11. The optical plate as claimed in claim 9, wherein each spherical protrusion in each row of spherical protrusions is close to or abuts two adjacent spherical protrusions in each of the adjacent rows of spherical protrusions.

12. The optical plate as claimed in claim 1, wherein at least one of the following interfaces is flat: an interface between the light diffusion layer and the first transparent layer, and an interface between the light diffusion layer and the second transparent layer.

13. The optical plate as claimed in claim 1, wherein at least one of the following interfaces is starved non-planar: an interface between the light diffusion layer and the first transparent layer, and an interface between the light diffusion layer and the second transparent layer.

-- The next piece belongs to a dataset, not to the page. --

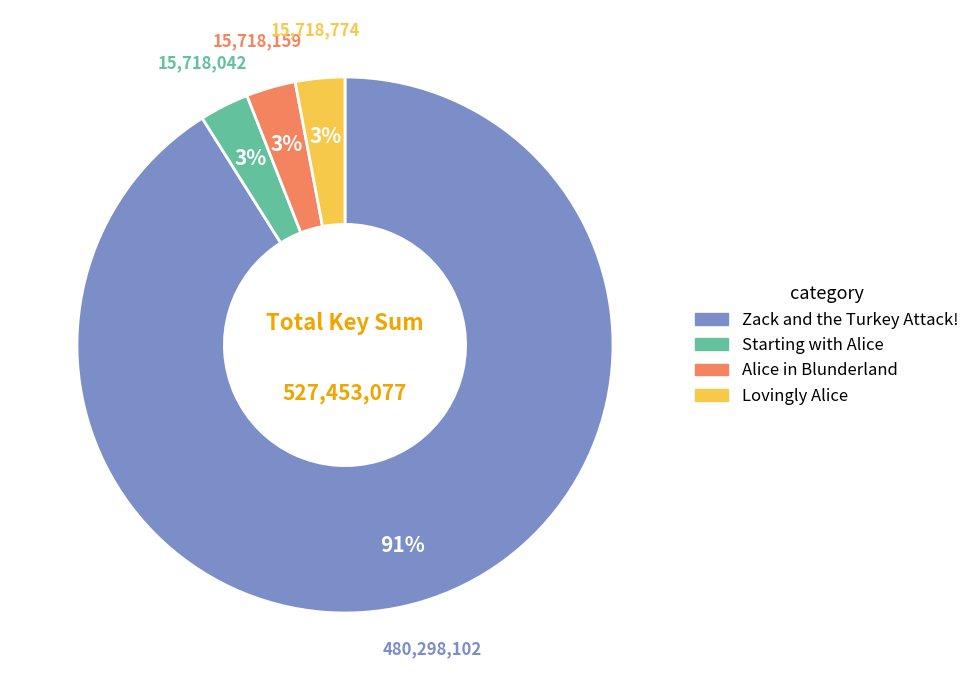

Approximately how many times larger is the value at Lovingly Alice compared to Starting with Alice?

1.0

14. The optical plate as claimed in claim 1, wherein the transparent matrix resin of the light diffusion layer is made of material selected from the group consisting of polyacrylic acid, polycarbonate, polystyrene, polymethyl methacrylate, methylmethacrylate and styrene, and any combination thereof.

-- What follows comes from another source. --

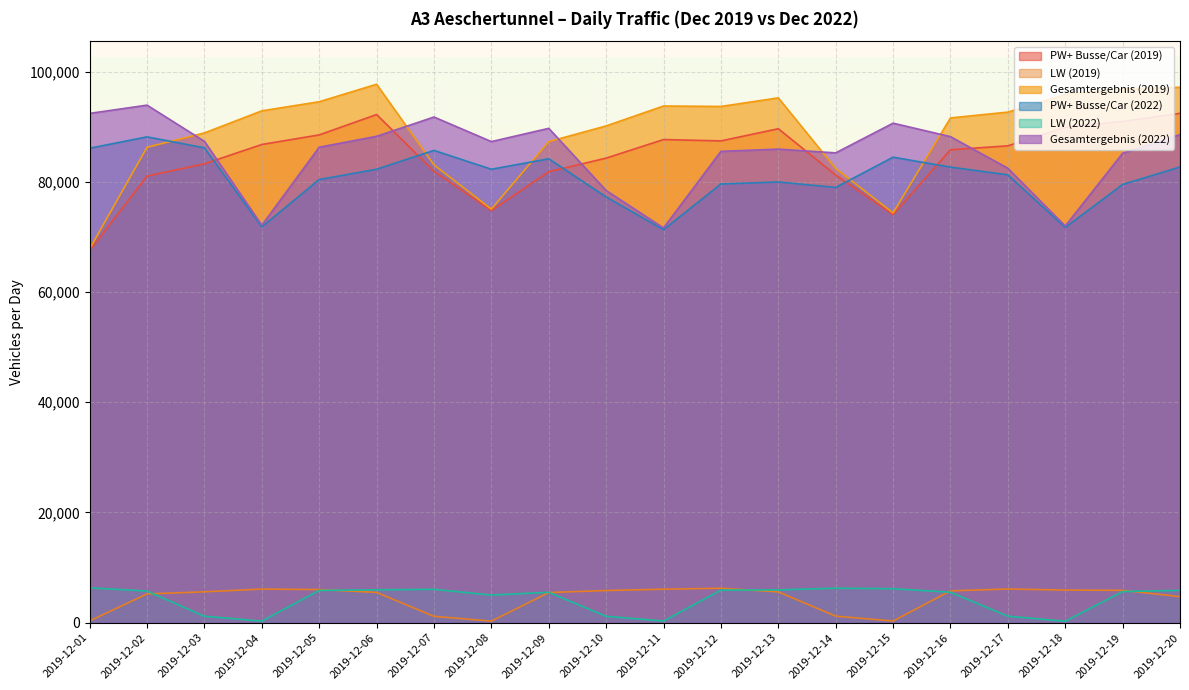

How many lines are shown in the chart?

6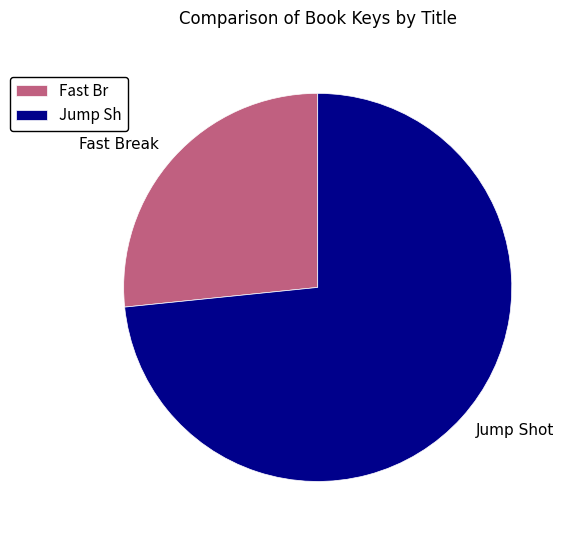

How many slices are in this pie chart?

2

15. The optical plate as claimed in claim 1, wherein a material of the diffusion particles is selected from the group consisting of titanium dioxide, silicon dioxide, acrylic resin, and any combination thereof.

16. The optical plate as claimed in claim 1, wherein the spherical protrusions are selected from the group consisting of hemispherical protrusions and sub-hemispherical protrusions.

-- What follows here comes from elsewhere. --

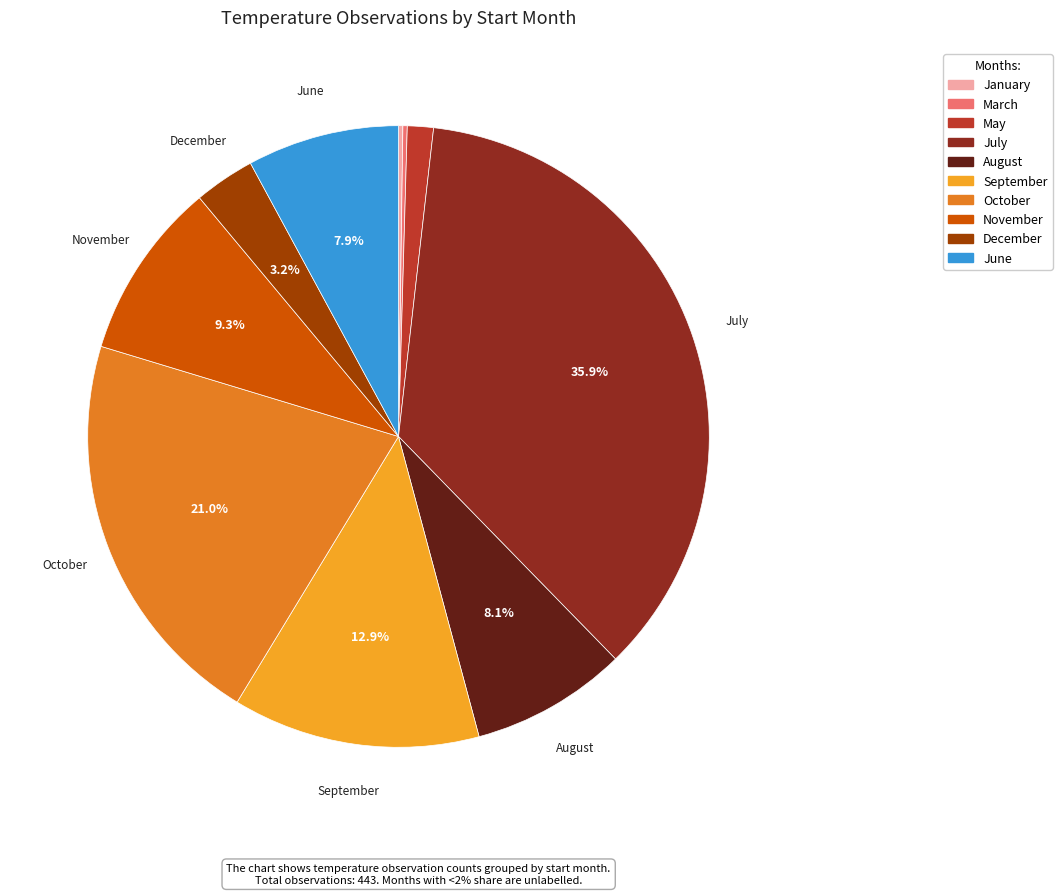

What is the ratio of the value at October to the value at August?

2.6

17. A direct type backlight module, comprising:

a housing;

a plurality of light sources disposed on or above a base of the housing; and

an optical plate disposed above the light sources, the optical plate comprising: a first transparent layer; a second transparent layer; and a light diffusion layer between the first transparent layer and the second transparent layer, the light diffusion layer including a transparent matrix resin and a plurality of diffusion particles dispersed in the transparent matrix resin, wherein the first transparent layer, the light diffusion layer, and the second transparent layer are integrally molded together, with the first transparent layer in immediate contact with the light diffusion layer and the second transparent layer in immediate contact with the light diffusion layer such that there are no air or gas pockets trapped between the first transparent layer and the light diffusion layer nor between the second transparent layer and the light diffusion layer, and the first transparent layer comprises a plurality of V-shaped protrusions at an outer surface thereof farthest from the second transparent layer, and the second transparent layer comprises a plurality of spherical protrusions at an outer surface thereof farthest from the first transparent layer.

18. The direct type backlight module as claimed in claim 17, wherein a selected one of the first transparent layer and the second transparent layer of the optical plate is arranged to face the light sources, such that light rays from the light sources enter the optical plate via the corresponding first transparent layer or second transparent layer.